Ma oltre l'impatto visivo della sottrazione, della magrezza, dell'assenza quasi fisica, c'era una identità ed una storia personale, intima, quella storia che, allora, non era pronta a disvelarsi e a farsi ascoltare attraverso le parole e che, invece, presso la Casa del Fuorilegge sabato 6 giugno ha restituito nelle pagine di un volume, disponibile su Amazon, e attraverso la viva voce dell'autrice Angela Angellotti, tutta la complessità di quello che nemmeno una superficie- quella del corpo, appunto- così esposta allo sguardo esterno, poteva documentare.

La scrittura di Angela compie, anzi, un movimento opposto rispetto alla fotografia: invece di esibirsi si mette continuamente in discussione ed usando un linguaggio diretto, a volte duro, persino provocatorio, l'autrice cerca di sottrarre il corpo allo sguardo passivo degli altri ed espone così, con un lessico volutamente ruvido, corporeo, concreto, una verità personale ed un'occasione per conoscere i DCA- i Disturbi dei Comportamenti Alimentare.
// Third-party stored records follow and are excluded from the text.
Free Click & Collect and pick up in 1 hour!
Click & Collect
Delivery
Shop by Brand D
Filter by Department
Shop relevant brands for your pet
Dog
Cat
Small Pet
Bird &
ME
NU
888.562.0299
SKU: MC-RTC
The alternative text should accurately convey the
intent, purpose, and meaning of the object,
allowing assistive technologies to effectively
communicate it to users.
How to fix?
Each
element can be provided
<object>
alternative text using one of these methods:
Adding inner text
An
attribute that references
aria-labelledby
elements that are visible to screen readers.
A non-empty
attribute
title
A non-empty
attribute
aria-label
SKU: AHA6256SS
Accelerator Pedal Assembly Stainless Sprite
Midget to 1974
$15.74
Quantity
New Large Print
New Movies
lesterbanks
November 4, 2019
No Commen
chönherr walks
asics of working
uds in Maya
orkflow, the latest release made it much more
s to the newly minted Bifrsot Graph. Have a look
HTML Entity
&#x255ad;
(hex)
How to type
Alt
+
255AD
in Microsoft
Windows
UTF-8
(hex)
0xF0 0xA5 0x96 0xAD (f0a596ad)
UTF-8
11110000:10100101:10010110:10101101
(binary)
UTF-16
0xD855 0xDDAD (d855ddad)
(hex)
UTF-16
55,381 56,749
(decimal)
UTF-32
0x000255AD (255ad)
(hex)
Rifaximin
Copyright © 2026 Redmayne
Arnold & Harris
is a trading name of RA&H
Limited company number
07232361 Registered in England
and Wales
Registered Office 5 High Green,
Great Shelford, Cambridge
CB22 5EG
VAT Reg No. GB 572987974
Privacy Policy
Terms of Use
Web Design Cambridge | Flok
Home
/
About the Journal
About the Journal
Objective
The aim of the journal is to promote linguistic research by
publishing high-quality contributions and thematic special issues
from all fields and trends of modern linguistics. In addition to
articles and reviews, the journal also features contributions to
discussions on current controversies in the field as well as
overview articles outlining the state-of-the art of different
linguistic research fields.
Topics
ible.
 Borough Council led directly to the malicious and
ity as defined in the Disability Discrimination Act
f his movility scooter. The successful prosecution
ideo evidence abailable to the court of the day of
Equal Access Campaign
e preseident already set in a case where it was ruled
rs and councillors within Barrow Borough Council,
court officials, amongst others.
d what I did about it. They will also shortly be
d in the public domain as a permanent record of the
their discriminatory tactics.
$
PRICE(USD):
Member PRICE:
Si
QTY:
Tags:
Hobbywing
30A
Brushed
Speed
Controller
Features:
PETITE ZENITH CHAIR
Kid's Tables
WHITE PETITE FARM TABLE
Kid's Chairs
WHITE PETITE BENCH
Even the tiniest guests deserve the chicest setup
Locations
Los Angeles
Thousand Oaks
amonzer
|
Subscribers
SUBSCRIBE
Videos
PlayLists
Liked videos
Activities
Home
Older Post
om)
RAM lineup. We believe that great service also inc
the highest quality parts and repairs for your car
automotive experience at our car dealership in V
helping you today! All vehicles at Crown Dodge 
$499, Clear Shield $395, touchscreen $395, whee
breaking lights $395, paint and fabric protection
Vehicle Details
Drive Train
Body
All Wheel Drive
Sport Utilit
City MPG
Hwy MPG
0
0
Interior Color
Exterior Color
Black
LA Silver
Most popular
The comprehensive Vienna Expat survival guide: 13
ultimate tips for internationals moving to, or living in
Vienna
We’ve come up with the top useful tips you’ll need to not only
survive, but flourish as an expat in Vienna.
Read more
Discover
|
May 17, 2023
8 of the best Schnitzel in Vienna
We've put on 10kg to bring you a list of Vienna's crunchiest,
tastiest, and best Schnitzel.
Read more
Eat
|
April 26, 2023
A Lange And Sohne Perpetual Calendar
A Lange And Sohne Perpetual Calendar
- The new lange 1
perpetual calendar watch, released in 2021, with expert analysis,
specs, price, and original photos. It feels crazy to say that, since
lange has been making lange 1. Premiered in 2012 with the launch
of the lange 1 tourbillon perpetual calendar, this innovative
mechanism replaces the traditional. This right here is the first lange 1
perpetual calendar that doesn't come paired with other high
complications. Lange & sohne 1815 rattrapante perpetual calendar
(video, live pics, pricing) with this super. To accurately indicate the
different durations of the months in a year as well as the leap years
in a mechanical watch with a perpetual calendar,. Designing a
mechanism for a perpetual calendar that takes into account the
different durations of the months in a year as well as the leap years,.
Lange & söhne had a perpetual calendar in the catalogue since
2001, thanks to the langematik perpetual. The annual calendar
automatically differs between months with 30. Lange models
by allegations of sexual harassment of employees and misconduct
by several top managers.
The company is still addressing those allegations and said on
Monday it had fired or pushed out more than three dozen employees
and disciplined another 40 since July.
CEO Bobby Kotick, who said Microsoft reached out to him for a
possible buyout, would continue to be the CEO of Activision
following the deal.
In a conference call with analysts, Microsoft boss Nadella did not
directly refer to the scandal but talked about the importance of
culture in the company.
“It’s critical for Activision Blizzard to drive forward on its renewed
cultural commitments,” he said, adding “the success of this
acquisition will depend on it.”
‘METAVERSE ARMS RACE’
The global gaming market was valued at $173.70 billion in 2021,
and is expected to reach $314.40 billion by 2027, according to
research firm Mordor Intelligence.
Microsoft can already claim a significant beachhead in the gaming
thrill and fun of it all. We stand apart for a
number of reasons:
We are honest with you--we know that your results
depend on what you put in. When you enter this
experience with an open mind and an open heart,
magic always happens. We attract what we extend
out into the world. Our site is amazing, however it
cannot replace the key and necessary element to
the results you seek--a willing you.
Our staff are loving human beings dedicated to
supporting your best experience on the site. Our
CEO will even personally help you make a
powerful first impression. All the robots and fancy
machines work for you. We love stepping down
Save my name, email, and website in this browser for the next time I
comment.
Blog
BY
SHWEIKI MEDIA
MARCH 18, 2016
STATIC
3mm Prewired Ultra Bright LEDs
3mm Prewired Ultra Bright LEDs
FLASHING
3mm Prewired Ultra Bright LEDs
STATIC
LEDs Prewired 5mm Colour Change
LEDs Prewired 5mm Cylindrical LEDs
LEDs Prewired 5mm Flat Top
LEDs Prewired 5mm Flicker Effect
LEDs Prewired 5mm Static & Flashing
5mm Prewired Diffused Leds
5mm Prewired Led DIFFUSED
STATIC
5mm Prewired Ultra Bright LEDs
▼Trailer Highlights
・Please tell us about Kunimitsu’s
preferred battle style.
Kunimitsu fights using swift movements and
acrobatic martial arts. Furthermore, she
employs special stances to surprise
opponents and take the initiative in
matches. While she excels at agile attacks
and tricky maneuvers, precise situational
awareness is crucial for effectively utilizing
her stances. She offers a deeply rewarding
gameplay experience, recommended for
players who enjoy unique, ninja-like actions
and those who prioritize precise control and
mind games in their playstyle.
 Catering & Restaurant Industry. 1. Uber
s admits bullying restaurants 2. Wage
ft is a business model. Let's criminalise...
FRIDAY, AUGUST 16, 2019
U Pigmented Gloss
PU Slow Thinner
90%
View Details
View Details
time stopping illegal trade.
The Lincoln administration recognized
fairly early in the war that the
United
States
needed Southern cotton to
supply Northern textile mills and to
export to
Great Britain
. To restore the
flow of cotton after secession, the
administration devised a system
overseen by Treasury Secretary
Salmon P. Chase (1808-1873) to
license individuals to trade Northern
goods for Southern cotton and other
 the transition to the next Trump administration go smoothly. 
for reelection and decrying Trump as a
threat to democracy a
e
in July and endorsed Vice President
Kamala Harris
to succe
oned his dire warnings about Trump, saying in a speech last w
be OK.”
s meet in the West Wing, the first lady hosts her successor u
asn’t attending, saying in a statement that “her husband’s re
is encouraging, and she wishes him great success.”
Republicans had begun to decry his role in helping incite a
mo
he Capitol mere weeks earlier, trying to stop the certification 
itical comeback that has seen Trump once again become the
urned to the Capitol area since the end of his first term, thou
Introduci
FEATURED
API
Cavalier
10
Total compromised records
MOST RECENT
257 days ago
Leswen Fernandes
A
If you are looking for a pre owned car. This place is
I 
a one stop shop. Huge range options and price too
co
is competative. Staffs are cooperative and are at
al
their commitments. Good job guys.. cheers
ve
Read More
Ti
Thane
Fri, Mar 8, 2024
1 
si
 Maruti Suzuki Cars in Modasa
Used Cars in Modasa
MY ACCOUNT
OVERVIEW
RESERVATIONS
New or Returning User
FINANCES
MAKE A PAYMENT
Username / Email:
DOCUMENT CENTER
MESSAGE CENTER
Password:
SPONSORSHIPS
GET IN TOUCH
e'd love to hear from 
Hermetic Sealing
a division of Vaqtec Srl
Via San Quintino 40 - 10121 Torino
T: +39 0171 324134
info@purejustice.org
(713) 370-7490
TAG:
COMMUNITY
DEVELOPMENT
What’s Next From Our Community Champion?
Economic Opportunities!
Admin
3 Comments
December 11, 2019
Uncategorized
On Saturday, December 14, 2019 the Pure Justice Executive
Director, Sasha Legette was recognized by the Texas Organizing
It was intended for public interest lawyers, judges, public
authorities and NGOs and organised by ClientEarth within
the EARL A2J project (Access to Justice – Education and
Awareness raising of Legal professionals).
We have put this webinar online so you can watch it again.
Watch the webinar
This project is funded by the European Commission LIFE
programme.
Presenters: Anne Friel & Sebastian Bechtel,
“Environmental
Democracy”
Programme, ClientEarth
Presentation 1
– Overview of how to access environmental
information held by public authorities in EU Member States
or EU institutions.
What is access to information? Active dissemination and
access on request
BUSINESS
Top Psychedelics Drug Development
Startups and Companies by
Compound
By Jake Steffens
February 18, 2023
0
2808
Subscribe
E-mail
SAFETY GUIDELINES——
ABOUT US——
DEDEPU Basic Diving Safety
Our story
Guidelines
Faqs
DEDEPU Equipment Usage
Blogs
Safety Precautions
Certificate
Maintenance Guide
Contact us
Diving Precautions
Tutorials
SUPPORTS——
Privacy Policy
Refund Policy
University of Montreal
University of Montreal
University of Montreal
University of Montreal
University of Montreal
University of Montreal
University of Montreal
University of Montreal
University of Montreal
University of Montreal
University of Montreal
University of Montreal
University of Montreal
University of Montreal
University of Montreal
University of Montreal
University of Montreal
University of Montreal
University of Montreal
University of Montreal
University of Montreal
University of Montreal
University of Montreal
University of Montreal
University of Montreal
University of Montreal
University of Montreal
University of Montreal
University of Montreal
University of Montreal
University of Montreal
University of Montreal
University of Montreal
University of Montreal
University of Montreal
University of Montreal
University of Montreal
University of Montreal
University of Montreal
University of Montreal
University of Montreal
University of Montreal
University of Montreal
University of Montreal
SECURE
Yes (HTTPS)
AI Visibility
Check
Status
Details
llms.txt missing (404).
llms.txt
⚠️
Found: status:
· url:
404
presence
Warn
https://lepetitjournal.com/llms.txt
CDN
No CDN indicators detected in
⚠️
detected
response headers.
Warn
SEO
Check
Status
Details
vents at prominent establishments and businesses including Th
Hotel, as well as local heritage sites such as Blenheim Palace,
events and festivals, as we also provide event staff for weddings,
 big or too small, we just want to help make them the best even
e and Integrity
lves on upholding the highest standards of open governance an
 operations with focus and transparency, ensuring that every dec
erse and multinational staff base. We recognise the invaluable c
Quel corpo, il corpo, non basta a raccontare una persona: sembra dire il libro al lettore - continuamente! -cercando e ricreando in ogni capitolo una tensione all'equilibrio tra le fotografie e la relazione raccontata con il corpo, con gli altri e con sé stessi in un flusso di coscienza accompagnato, senza invadenza e senza interromperlo, dai contributi di esperte, la dott.ssa Maria Giovanna Viggiano – psicoterapeuta e la dott.ssa Mariavita Gramegna- biologa nutrizionista.

Le loro riflessioni cliniche, rese con estrema chiarezza e competenza professionale, hanno arricchito anche il pomeriggio di presentazione del saggio attraverso una prospettiva sociale e collettiva e costringendoci a chiederci: quanto siamo capaci di guardare una persona senza ridurla al suo sintomo?

Il rapporto con il cibo, la battaglia con numeri e bilance, è solo ciò che viene in evidenza di qualcosa di più profondo, ed è complesso ma non impossibile, attraverso un percorso clinico, restituire fiducia al corpo di chi, come sottolinea con forza Angela, ha "il diritto sacrosanto, la libertà, di ammalarsi e di guarire".

Presso la Casa del Fuorilegge, l'ironia, la rabbia, la vergogna, la memoria, persino il sarcasmo e poi le immagini estremamente poetiche e delicate – la casa, le stanze, le finestre, il sentirsi ospiti di sé stessi- ritrovate nelle letture interpretate da Serena Loglisci e nelle poesie di Marina Delvecchio hanno rappresentato al meglio quel tratto umano, mostrando quanto fragilità e lucidità possano convivere in chi soffre di DCA.

Quello di Angela Angellotti è stato, infatti, il racconto lucidissimo di una convivenza- per restare nel campo semantico introdotto dal titolo: quella con uno "spazio", il più intimo, vissuto a lungo come un nemico.

Sabato pomeriggio, quella storia resa con grande onestà, attraverso il racconto di sé ed il corpo, non solo fotografato, diventato linguaggio esplicito del dolore, della vergogna, del controllo e della solitudine, ma anche del coraggio e della reazione attraverso le parole, ha trasformato l'esperienza personale in coscienza collettiva.

A tutti noi, presenti in sala e futuri lettori, il compito di cambiare sguardo e l'invito ad un esercizio di delicatezza nei confronti di queste tematiche.